Amesh Adalja, a senior scholar who specializes in infectious-disease and pandemic preparedness at the Johns Hopkins University Centre for Health Security, told me that approaches like these are going to be “instrumental” in preventing whatever comes after Covid-19.

“In the wake of this pandemic, people are going to realise that spending money on organisations like Cepi is a good investment — especially when you realise how much having a vaccine against the coronavirus would have offset the damage and destruction and disruption that we’ve seen.”

The screening, done by the Rega Institute in Belgium, will scan and test 14,000 compounds in a Scripps Research Institute library, as well as the proprietary libraries of 15 pharmaceutical companies, including Bristol-Myers Squibb, Eli Lilly, Merck, Novartis, and Pfizer, for possible crossover treatments.

Because most of the drugs have already been tested for safety, they need to be tested only for efficacy, speeding up the process.

The willingness to share proprietary compounds, says Suzman of the Gates Foundation, is “pretty unprecedented”.

And while that collaboration is currently focused on Covid-19, the hope is that, after the current crisis has passed, that same collection could be screened for more ambitious projects — like a broad-spectrum anti-coronavirus drug.

The big question, according to nearly everyone I spoke with, is whether we’ll manage to maintain this political and financial will over time.

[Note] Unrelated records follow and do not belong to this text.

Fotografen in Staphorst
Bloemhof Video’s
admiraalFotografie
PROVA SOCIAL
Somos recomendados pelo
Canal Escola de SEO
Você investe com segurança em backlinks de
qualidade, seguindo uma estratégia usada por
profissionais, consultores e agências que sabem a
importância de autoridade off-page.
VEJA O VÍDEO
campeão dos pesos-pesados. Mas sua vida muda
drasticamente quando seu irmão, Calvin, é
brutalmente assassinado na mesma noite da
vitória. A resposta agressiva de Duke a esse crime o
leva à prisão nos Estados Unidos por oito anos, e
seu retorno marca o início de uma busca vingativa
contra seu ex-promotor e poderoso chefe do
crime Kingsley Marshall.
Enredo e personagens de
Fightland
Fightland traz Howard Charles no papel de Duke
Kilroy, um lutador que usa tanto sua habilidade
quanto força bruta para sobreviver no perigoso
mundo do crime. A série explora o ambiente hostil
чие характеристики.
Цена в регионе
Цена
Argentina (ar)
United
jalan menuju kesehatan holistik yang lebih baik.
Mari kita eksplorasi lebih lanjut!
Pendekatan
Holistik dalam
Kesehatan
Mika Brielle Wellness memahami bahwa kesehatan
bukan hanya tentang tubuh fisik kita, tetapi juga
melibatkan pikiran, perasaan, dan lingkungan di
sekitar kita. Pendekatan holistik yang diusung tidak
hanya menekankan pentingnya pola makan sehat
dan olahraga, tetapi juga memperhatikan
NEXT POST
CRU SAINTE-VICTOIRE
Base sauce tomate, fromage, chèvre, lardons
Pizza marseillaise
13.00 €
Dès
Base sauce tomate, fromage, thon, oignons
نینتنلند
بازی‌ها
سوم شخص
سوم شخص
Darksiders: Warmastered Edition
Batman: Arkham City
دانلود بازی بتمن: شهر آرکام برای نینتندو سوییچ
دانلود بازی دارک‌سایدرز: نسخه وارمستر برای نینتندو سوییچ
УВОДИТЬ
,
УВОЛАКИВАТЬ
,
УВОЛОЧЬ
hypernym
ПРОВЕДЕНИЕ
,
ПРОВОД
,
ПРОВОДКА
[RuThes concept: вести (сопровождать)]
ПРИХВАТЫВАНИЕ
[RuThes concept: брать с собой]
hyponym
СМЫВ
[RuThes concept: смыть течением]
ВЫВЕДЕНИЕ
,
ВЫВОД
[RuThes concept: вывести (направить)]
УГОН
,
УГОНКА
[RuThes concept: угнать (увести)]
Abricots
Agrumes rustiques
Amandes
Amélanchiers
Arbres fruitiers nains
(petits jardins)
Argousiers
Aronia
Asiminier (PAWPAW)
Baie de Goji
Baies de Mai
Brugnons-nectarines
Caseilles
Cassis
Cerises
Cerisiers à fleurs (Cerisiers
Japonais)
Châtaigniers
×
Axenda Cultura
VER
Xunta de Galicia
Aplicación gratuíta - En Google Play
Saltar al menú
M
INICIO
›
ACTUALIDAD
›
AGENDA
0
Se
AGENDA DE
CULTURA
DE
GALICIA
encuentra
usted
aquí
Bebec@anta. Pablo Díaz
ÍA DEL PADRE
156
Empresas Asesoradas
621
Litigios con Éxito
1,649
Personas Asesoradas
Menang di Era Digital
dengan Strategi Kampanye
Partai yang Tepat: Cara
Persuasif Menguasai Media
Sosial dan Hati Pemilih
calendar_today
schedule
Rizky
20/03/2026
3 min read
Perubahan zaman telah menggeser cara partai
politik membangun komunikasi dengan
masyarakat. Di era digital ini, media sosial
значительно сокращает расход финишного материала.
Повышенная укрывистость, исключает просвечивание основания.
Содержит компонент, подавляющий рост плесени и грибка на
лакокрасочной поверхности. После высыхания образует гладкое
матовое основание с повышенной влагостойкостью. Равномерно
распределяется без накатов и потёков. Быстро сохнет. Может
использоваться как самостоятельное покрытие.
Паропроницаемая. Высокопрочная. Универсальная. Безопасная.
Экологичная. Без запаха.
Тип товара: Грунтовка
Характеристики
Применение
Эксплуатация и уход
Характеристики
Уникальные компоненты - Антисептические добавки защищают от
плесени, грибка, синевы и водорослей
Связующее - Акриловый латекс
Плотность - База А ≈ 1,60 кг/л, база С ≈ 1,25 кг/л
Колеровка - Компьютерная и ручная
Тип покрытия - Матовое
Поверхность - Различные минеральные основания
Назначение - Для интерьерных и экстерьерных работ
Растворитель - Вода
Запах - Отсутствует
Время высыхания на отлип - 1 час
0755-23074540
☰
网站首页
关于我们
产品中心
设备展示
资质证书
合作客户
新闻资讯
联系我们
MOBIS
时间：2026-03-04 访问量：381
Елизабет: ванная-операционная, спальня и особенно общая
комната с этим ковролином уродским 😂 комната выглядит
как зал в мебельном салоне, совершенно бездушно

Racaniello and Daszak both remember being sure that after Sars and ebola, pandemic prevention would be a priority; instead, each outbreak was quickly forgotten. And while it’s hard to imagine forgetting the current disaster, researchers worry that funding and attention will once again fade in the face of competing pressures.

As Racaniello observed, the combined 2019 budgets for the US National Institutes of Health and the National Science Foundation was $47bn — less than 7% of the $686bn allocated to defence. “I would argue that viruses are just as much a threat as a bad nation would be to the military,” Racaniello said.

Or as Daszak put it: “We don’t think twice about the cost of protecting against terrorism.

“We go out there, we listen to the whispers, we send out the drones — we have a whole array of approaches. We need to start thinking about pandemics the same way.”